Assigned task: According to the text on Morocco's election, who leads the Coalition for Democracy?

[Opening Supplied text section]

A month after Islamists won Tunisia's post-revolution election and days before their predicted surge in Egyptian polls, their Moroccan counterparts claimed to have achieved a similar breakthrough without bloodshed. The surge in support for the Islamist PJD raises interesting questions.
The head of Morocco's moderate Islamist Justice and Development Party (PJD), Abdellah Benkirane, claimed victory on Saturday and, aware of international attention, said he wanted a coalition government to promote democracy and good governance. "The nub of our programme and of those who will govern with us will have a double axis, democracy and good governance," he said. "Today what I can promise Moroccans is that I am going to try, I and the team which will work with me, to be more serious and more rational."
The Islamist party's main rivals in the polls were Prime Minister Abbas El Fassi's centre-right Independence party and in third place, the Coalition for Democracy, an eight-party pro-monarchy bloc that includes two of the five governing parties. Though the Coalition for Democracy, led by Finance Minister Salaheddine Mezouar, have amassed roughly the same amount of seats as the Islamists in the preliminary results announced, because they are a coalition, they cannot form government as it is the largest single party that is able to do so.
"The public powers did everything to ensure that this vote was a healthy and transparent democratic moment," Communications Minister Khalid Naciri said after polling stations closed on Friday, adding that "electoral competition was tough".

[Closing Supplied text section]
[Opening Input data section]

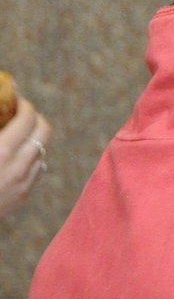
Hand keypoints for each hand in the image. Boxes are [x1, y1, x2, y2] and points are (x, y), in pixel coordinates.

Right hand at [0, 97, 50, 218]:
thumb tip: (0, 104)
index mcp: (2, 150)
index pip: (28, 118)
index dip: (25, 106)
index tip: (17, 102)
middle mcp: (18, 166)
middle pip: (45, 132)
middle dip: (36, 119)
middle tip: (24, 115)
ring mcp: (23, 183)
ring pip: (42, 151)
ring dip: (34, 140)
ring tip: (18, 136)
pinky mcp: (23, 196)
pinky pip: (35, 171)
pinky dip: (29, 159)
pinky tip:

[Closing Input data section]

Completed exercise: Finance Minister Salaheddine Mezouar